Vitamin E and Vitamin C Supplement


Use and risk of all-cause and coronary heart disease mortality in older persons the Established Populations for Epidemiologic Studies of the Elderly

Katalin G Losonczy, Tamara B Harris, and Richard J Havlik

Epidemiology, Demography and Biometry Program
National Institute on Aging
Bethesda, MD

We examined vitamin E and vitamin C supplement use in relation to mortality risk and whether vitamin C enhanced the effects of vitamin E in 11,178 persons aged 67--105 y who participated in the Established Populations for Epidemiologic Studies of the Elderly in 1984--1993. Participants were asked to report all nonprescription drugs currently used, including vitamin supplements. Persons were defined as users of these supplements if they reported individual vitamin E and/or vitamin C use, not part of a multivitamin. During the follow-up period there were 3490 deaths. Use of vitamin E reduced the risk of all-cause mortality [relative risk (RR) = 0.66; 95% CI: 0.53, 0.83] and risk of coronary disease mortality (RR = 0.53; 95% CI: 0.34, 0.84).
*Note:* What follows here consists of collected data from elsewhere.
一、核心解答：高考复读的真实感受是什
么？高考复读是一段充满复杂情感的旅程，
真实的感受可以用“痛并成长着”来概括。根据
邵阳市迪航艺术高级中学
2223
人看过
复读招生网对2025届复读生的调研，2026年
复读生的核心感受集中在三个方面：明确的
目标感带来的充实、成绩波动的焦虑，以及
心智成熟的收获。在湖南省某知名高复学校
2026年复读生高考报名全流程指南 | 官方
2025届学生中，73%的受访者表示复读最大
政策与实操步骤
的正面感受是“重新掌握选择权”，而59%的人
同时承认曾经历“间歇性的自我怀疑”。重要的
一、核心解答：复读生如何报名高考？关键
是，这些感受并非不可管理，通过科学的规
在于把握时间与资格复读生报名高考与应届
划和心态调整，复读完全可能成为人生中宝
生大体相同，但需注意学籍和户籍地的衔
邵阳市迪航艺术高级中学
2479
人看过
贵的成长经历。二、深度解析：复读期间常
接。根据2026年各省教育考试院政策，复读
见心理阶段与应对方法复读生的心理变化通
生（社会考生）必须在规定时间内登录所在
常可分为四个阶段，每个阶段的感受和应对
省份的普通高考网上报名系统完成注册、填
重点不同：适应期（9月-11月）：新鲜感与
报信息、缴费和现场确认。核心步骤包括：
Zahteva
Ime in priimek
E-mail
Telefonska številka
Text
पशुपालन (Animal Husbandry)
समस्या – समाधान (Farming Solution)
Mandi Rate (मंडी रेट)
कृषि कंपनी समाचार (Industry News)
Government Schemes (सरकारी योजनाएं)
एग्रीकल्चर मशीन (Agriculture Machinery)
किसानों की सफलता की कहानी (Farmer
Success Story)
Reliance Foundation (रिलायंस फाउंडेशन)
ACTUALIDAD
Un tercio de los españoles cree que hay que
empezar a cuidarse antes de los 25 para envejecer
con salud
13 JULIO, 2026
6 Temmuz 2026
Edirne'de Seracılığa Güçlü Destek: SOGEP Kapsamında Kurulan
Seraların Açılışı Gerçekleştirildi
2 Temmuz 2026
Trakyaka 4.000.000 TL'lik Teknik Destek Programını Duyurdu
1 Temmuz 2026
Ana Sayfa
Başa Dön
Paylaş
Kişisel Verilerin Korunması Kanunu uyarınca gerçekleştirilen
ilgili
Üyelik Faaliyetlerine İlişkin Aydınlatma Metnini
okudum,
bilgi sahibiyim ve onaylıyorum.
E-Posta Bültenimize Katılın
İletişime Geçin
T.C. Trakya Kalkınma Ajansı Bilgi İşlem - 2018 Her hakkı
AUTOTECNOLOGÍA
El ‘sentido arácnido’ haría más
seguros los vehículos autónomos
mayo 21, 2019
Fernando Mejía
Use of vitamin E at two points in time was also associated with reduced risk of total mortality compared with that in persons who did not use any vitamin supplements. Effects were strongest for coronary heart disease mortality (RR = 0.37; 95% CI: 0.15, 0.90). The RR for cancer mortality was 0.41 (95% CI: 0.15, 1.08). Simultaneous use of vitamins E and C was associated with a lower risk of total mortality (RR = 0.58; 95% CI: 0.42, 0.79) and coronary mortality (RR = 0.47; 95% CI: 0.25, 0.87). Adjustment for alcohol use, smoking history, aspirin use, and medical conditions did not substantially alter these findings. These findings are consistent with those for younger persons and suggest protective effects of vitamin E supplements in the elderly. Am J Clin Nutr 1996;64:190-6.